The only thing that got me out of that cycle was a chance friendship that combined in-person interaction with text in such a way that it convinced me I had met another real person. That brought back the slightest bit of empathy, and from there, with help, I was able to work towards healing and restoring what I had lost. I still have reduced capacity for empathy because of my schizoid personality disorder, but it is a far cry from where I had been.


Nothing that I wrote above will let you really understand what it was like to live like that, because it is very unlikely that you have had a second of consciousness without feeling something. I did not misspeak when I said that I was an empty husk; it was not an emptiness of despair or ennui, it was a complete lack of anything, and I do not have the words to truly convey what that means. However, if what I wrote was enough for you to imagine even a fraction of a moment of what it was like, I hope that can set you at the start of a bridge.

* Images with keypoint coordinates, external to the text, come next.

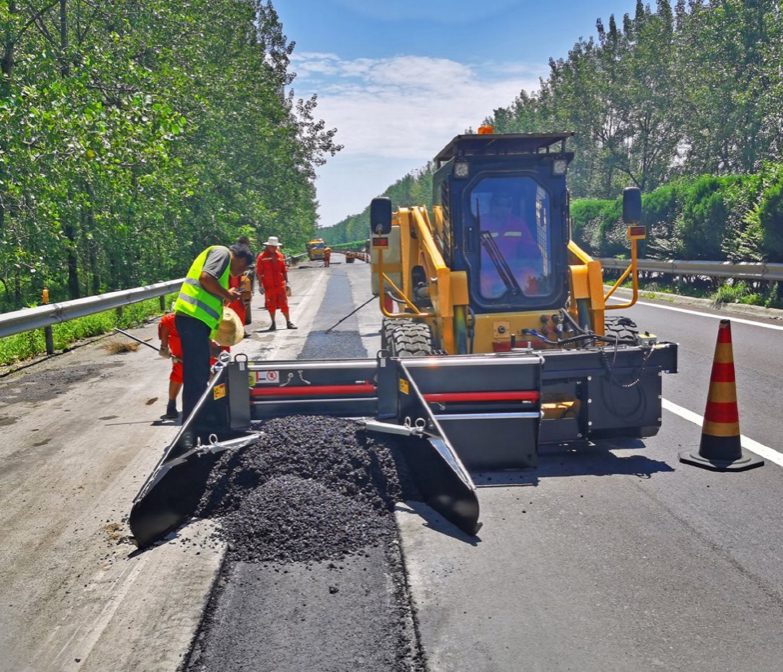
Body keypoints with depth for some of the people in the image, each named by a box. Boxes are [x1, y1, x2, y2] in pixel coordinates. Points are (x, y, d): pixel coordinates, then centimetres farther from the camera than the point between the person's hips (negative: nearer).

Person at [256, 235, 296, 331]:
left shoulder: (280, 256, 7)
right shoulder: (262, 257, -3)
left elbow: (284, 270, 11)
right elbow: (259, 273, -4)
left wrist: (287, 282, 8)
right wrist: (260, 285, -8)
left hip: (280, 284, 2)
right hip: (269, 286, -2)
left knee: (284, 304, 3)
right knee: (271, 305, 6)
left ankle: (288, 322, 10)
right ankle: (273, 324, 15)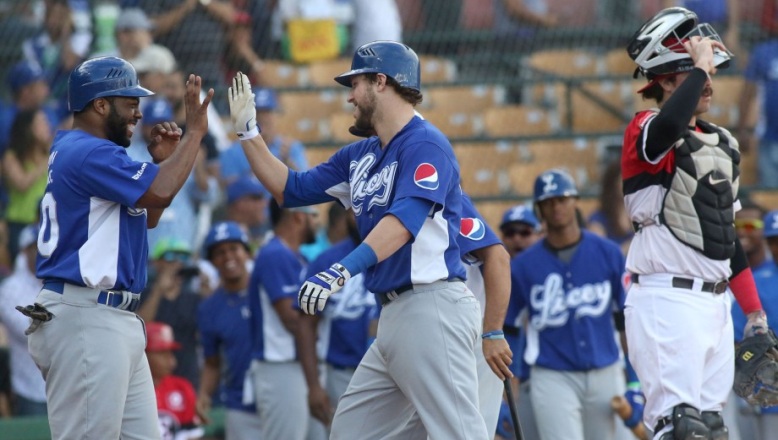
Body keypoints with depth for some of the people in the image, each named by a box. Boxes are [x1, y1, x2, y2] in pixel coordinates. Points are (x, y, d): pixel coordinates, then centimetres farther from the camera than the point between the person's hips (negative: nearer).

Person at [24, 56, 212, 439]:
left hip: (114, 320, 11)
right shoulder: (88, 152, -14)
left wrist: (162, 162, 10)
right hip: (84, 320, -11)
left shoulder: (76, 151, 20)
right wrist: (194, 131, -15)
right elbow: (160, 192, -26)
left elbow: (147, 215, 25)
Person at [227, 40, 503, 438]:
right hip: (394, 315, 10)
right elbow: (291, 189, 26)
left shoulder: (425, 144, -10)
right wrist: (248, 132, 21)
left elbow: (405, 219, -25)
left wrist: (344, 270, -36)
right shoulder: (361, 156, 18)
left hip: (432, 307, -10)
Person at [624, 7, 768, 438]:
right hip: (666, 301, -8)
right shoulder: (646, 131, -8)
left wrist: (753, 310, 19)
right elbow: (670, 126, -35)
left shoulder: (722, 144, 18)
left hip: (715, 302, 8)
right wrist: (699, 66, -21)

During my time without empathy, I was no more a danger to others than I am now; I was unlikely to be helpful because altruism was a fictional artifice from my perspective, but I did not try to cause harm to other people. If anything, I was more of a danger to myself, for the tangential reason that the loss of my emotional capacity in general meant immediate sensory stimulation was the only thing I could really “feel” and so I had an incentive to seek more extreme experiences while still being isolated. Lacking empathy did not make me a tyrant, an abusive manipulator, or a violent threat. When people use “sociopath”/“psychopath” in a casual way around me, it harms me because there is enough overlap in manifestations between what they mean and what my life has been that I cannot help feeling like it is being used against me, too. Despite that I might joke about it at times or even irrationally believe it temporarily during a spell of depression, I am not a monster. I do not appreciate other people indicating that they would think I am if they knew more about me.

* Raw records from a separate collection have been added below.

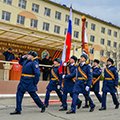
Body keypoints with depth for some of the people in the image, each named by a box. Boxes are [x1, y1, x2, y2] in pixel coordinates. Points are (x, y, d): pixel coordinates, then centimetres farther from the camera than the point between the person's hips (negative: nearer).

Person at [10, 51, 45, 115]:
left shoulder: (34, 63, -15)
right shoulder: (26, 61, 12)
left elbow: (37, 73, -20)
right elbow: (20, 62, 33)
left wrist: (35, 83, -18)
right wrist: (23, 57, 14)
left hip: (29, 82, -8)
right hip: (23, 81, 8)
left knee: (33, 95, 4)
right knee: (19, 94, 6)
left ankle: (42, 107, 23)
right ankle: (18, 110, 16)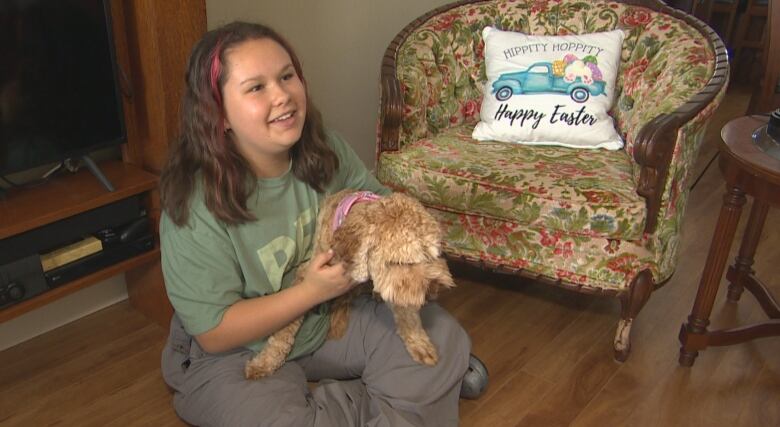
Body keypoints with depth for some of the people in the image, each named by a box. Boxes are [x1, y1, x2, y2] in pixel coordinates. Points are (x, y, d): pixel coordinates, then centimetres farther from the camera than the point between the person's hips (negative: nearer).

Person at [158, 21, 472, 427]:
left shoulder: (325, 149, -12)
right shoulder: (196, 207, -26)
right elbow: (214, 333, -21)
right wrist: (311, 290, -29)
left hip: (330, 317, 4)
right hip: (238, 354, -3)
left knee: (443, 339, -9)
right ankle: (399, 388, -5)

And no matter how rare it might be for someone else to have the same mix of conditions that I do, there are enough people in the world that I am sure there are thousands if not millions of others who are also like me, people with constraints on their emotions or empathy who just want to be happy despite the challenges they have trying to feel anything at all. From my personal experiences, I think that a majority of that group can find that happiness and share it with the people around them, if they are supported enough to genuinely seek the help they need to do so. They are not monsters. Using labels like “psychopath” in that way shows that you think they are, whether you mean to or not.


CALL TO ACTION


As I have touched on throughout this post, I believe there are clear paths of action that everyone can take: stop using clinical mental health diagnoses and related terms outside in situations where they are directly and literally applicable, especially as insults. Talk about actual behavior or other manifestations instead of using diagnoses as shorthand labels. If someone around you has a mental health condition that they are comfortable discussing, try to get their views on how it affects their life so that you can have a better, even if still incomplete, understanding.


These are not complete solutions to addressing ableism and mental health stigma, but reducing harm and building empathy are key steps towards that eventual goal.